If you absolutely must drive at night, bring a group of friends with you, and take frequent turns at the wheel. Talk with each other to keep everyone’s mood and energy up. Drive at slower speeds than you would during the day, and maintain a larger distance between you and drivers you’re following. Make frequent stops throughout your trip so you can move around and get your blood flowing. And if you find yourselves getting drowsy, you must stop driving and rest.
Be especially cautious in suburban areas and neighborhoods. Causing damage to someone’s property can be a felony if the damage is valued at more than $1,000. Besides that, there are more likely to be people walking next to roads in populated areas, so you must be careful to avoid hurting anyone.
Do Not Recline Your Seat
It’s not unusual for people to recline their seats back in the middle of a long road trip. After all, isn’t that what reclining seats are for?

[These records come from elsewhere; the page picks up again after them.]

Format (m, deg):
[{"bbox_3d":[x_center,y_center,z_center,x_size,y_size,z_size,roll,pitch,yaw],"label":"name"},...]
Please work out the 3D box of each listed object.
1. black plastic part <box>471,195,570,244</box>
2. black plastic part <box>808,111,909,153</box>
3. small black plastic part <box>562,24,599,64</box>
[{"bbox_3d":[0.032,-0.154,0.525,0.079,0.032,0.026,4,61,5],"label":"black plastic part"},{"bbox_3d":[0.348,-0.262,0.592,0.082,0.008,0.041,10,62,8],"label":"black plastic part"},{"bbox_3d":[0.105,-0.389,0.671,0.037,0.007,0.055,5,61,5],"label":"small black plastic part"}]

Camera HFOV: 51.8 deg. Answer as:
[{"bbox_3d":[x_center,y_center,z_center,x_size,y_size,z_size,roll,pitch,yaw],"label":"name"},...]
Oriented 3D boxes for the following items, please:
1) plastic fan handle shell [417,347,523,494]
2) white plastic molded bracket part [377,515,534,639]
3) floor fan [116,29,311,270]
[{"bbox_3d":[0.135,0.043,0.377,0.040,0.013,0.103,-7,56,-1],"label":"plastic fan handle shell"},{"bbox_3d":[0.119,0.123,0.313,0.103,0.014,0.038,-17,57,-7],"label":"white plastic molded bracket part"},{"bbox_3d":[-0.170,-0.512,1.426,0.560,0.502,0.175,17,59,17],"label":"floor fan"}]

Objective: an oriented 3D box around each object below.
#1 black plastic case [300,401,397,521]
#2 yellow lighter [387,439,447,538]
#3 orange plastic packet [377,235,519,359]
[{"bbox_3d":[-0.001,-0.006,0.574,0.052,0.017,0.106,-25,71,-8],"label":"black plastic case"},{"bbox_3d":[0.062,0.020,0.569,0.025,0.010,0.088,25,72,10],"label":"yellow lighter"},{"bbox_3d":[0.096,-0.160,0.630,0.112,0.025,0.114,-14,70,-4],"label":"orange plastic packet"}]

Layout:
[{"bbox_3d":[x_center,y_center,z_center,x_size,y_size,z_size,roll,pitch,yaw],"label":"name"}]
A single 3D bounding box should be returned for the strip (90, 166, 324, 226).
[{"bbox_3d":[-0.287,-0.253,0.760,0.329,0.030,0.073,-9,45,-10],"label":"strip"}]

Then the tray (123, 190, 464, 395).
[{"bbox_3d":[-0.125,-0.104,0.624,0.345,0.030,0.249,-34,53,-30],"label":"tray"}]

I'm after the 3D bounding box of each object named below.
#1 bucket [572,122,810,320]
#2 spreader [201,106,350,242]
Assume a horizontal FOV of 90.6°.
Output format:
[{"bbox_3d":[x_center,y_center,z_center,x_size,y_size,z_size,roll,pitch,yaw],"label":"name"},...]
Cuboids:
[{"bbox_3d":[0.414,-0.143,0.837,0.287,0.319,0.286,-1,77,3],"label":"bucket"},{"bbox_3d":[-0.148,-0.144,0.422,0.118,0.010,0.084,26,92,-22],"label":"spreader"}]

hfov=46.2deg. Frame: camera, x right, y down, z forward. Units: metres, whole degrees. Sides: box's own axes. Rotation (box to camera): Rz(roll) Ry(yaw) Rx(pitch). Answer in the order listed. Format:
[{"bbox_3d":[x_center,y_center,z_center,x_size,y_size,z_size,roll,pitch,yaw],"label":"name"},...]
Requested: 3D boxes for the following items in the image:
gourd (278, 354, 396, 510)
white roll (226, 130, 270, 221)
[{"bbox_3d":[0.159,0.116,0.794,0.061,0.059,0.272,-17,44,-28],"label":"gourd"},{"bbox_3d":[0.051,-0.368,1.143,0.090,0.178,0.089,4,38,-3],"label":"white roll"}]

While reclining seats are convenient for resting during a brief stop in a parking lot, it is dangerous to lean your seat back while driving. And that doesn’t just apply to the driver — reclining your seat completely eliminates any benefit the seat belt would offer in a crash. Reclining allows there to be more space between your body and the seat belt, so if the car were to stop suddenly as in a collision, you could become injured from the edge of the belt digging into your body. Otherwise, you might “submarine” underneath the seat belt, and slide forward into the front of the car.
Obviously, either one of these occurrences could cause serious harm. Avoid injury to yourself and your passengers, and don’t recline the seats while the car is moving.
No matter where you’re going this year, the last thing you want is for you or a loved one to be hospitalized for careless driving. Follow these tips to the letter to avoid hurting yourself or others while you travel.